Aufmerksam und kritisch
So weit ist es beim Villmerger, der mit seiner Partnerin schon länger in Aarau lebt, nicht. Er ist immer noch daran interessiert, hinter die Fassaden zu blicken. Er will auch weiter dranbleiben beim Thema Ukraine. Will wieder dorthin reisen. Doch hat er nicht Angst, Teil der ukrainischen Propaganda zu werden, wenn er sich vom Militär durch die Gebiete führen lässt? «Natürlich benutzt die Ukraine propagandistische Mittel, damit sie die dringend notwendige Unterstützung erhält. Dieser Gefahr muss man sich bewusst sein, aufmerksam bleiben, kritisch nachfragen. Alles zu verifizieren, das ist hingegen in einem Kriegsgebiet nicht möglich, da wabert immer ein gewisser Nebel über das Schlachtfeld», erklärt er. Und würde es ihn nicht reizen, mal die Gegenseite zu beleuchten? «Ich würde sofort nach Russland reisen, wenn ich Garantien hätte, dass ich meine Arbeit gefahrlos ausüben kann. Das ist leider nicht der Fall», sagt er.
Grosse Solidarität erlebt
Als Auslandsreporter lebt Samuel Schumacher seinen Traum. Er kann reisen, Dinge kritisch hinterfragen, spannende Menschen kennenlernen, Geschichten suchen und schreiben oder auch vor der Kamera über seine Erfahrungen berichten. «Davor hatte ich anfangs Respekt, ich sah mich als Schreiber. Aber beim ‹Blick› wird man toll unterstützt bei der Arbeit vor und hinter der Kamera. Da hat es sehr erfahrene Leute, die einem gerne Tipps geben», erzählt er. Auch unter den Auslandsreportern erlebt er teilweise eine grosse Solidarität. «Okay, nicht, wenn es um den Tod der Queen geht. Da tummeln sich 1000 Journalisten vor dem Balkon und hoffen auf die eine exklusive Geschichte. Aber in Kriegsgebieten unterstützt man sich. Gibt den anderen Tipps. Stellt Kontakte her. Schliesslich sitzen wir alle im gleichen Boot.»

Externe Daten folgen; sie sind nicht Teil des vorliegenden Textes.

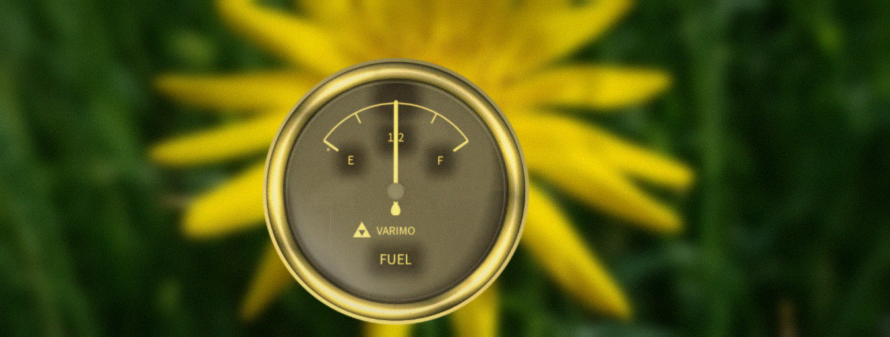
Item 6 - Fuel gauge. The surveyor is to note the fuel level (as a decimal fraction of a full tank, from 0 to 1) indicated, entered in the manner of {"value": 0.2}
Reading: {"value": 0.5}
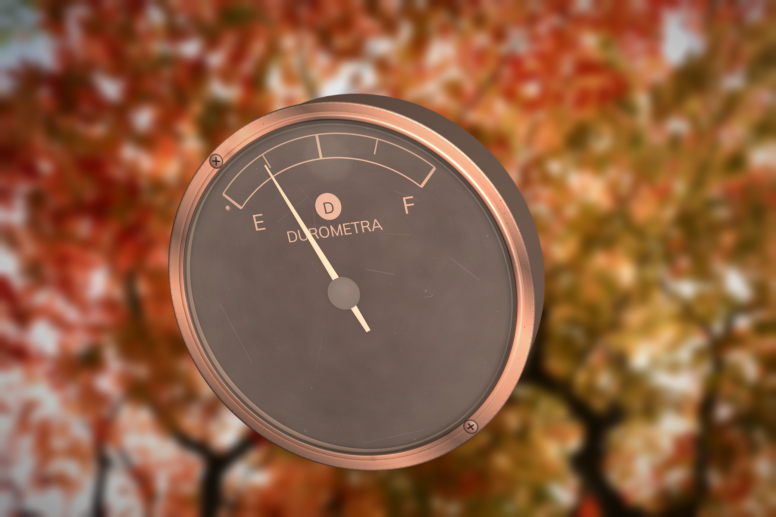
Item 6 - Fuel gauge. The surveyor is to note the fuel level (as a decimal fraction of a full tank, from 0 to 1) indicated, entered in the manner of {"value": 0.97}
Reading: {"value": 0.25}
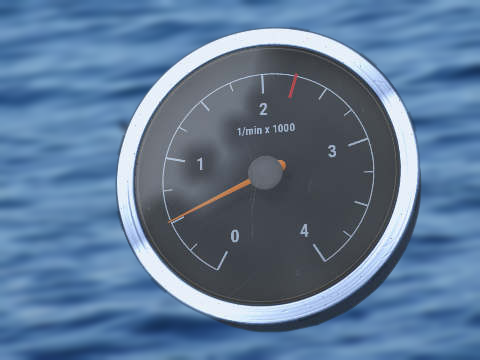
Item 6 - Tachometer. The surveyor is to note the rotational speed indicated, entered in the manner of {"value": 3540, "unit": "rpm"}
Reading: {"value": 500, "unit": "rpm"}
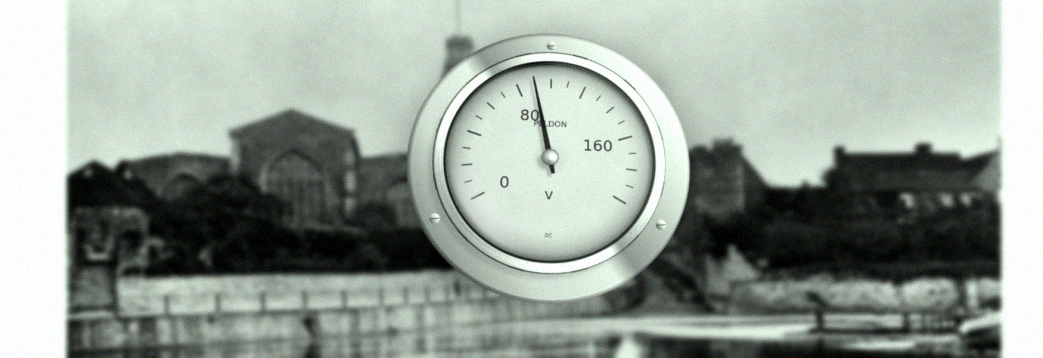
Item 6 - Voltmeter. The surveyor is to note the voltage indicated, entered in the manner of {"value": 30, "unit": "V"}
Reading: {"value": 90, "unit": "V"}
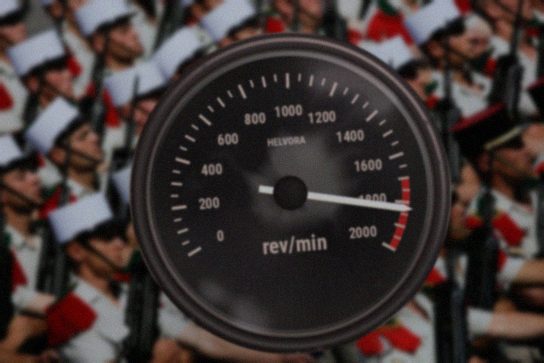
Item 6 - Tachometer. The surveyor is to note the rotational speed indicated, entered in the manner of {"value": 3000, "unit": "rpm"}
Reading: {"value": 1825, "unit": "rpm"}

Seine langjährige Partnerin trägt seine Leidenschaft mit und unterstützt ihn. Sie hat jeweils nur einen Wunsch: «Bitte begib dich nicht in Lebensgefahr.» Wie lange die Faszination für solche Einsätze anhält, kann er nicht sagen. «Es ist schon irgendwie komisch. Ich selber war nie im Militär, sondern habe Zivilschutz geleistet. Meinen einzigen Schuss gab ich als Jugendlicher mit einem Luftgewehr ab. Und heute renne ich in Kampfmontur durch ein Kriegsgebiet, sehe das Leid und die Schäden, interviewe Hinterbliebene und ehemalige Kriegsgefangene. Und bin dabei, wenn russische Stellungen beschossen werden. Eigentlich ist es verrückt. Und trotzdem ist es genau das, was ich machen will.»